→ **Consignes**:
**a)** Dans l'article sur l'analyse vocale des demandeurs d'asile en Allemagne, quel organisme va recourir à cette méthode pour traiter les demandes d'asile ?
**b)** Prolongez, s'il vous plaît, l'article sur l'analyse vocale des demandeurs d'asile en Allemagne à partir de sa dernière phrase.

L’Allemagne est concernée au premier plan par l’arrivée de migrants venus de pays ravagés par la guerre ou dont la vie est menacée à titre personnel. Après leur avoir ouvert les bras puis fait machine arrière sous l’impulsion d’Angela Merkel, le pays s’apprête à recourir à une technologie d’analyse vocale au cours des prochaines semaines — et à la déployer plus largement en 2018 — pour identifier le pays d’origine des demandeurs d’asile.
En effet, selon le réputé quotidien Die Welt, le Bureau fédéral pour l’immigration et les réfugiés (BAMF) va recourir à cette méthode pour analyser les enregistrements sonores des migrants et mieux traiter leurs demandes d’asile. Ce procédé d’authentification, déjà en vigueur dans les banques et les assurances, doit notamment servir à déterminer si un demandeur d’asile provient bien du pays dont il prétend être originaire, certaines nationalités — comme les Syriens — ayant plus de chances d’obtenir le statut de réfugié au vu de la situation politique de leur pays.

→ **Données fournies**:
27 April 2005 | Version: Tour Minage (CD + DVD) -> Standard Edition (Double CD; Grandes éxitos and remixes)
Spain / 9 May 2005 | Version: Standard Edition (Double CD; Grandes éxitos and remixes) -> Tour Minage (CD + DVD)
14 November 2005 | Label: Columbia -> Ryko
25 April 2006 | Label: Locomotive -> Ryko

* * *

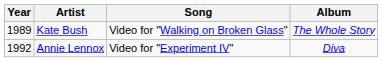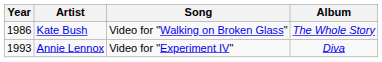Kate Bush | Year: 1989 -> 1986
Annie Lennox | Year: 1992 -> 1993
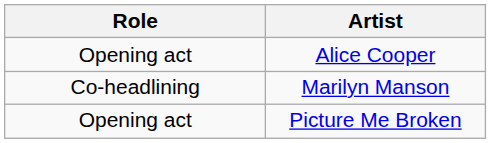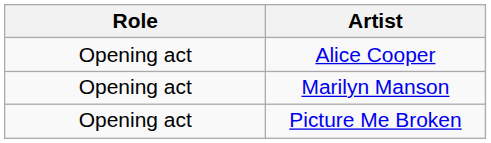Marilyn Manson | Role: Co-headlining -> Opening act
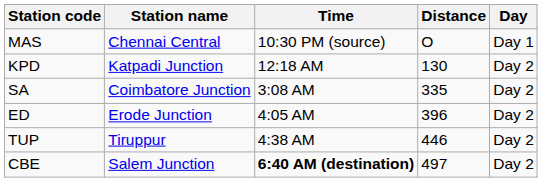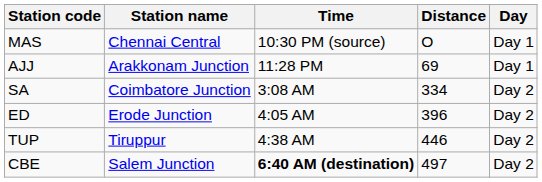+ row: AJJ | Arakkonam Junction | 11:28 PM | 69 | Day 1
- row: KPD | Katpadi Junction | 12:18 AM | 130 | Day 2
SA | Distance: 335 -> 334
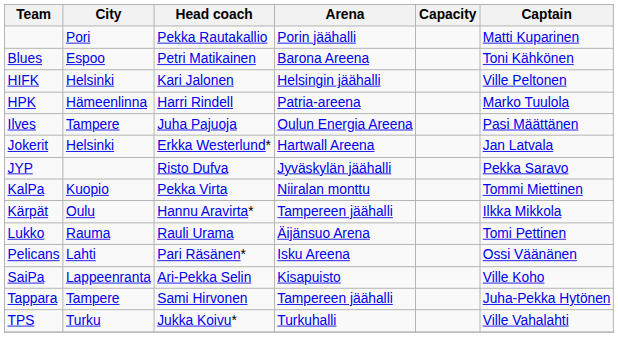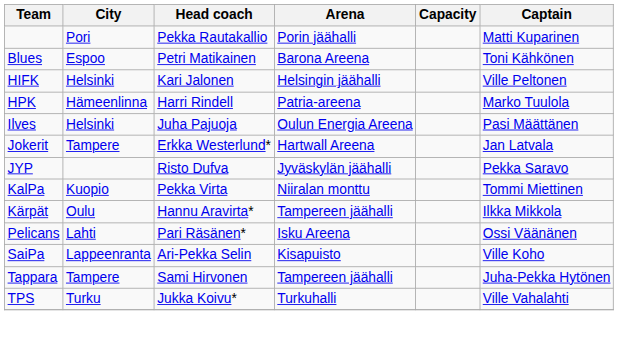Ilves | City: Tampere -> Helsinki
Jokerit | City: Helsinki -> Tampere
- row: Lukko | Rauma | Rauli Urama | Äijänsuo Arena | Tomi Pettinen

→ **Corrigé des exercices**:
**a)** Le Bureau fédéral pour l'immigration et les réfugiés (BAMF).

**b)**
Les fonctionnaires chargés d’évaluer la demande des migrants, qui doivent justifier les menaces dont ils font l’objet dans leur pays d’origine, pourront donc désormais s’appuyer sur cet élément supplémentaire. Julian Detzel, un fonctionnaire du BAMF, précise : « L’idée est d’enregistrer un échantillon sonore des demandeurs d’asile et de le soumettre à une analyse automatique de dialecte. »
Des linguistes sceptiques
L’institution allemande avait estimé l’année dernière que 60 % des demandeurs d’asile n’avait pas de documents d’identifications avec eux, ce qui compliquait énormément leurs demandes. En février 2017, le ministère de l’intérieur a proposé un projet de loi qui permettrait de réquisitionner les téléphones et ordinateurs des migrants pour faciliter leur identification. L’idée avait engendré de vives critiques parmi les défenseurs de la vie privée, qui dénonçaient l’atteinte portée aux données personnelles de leurs possesseurs.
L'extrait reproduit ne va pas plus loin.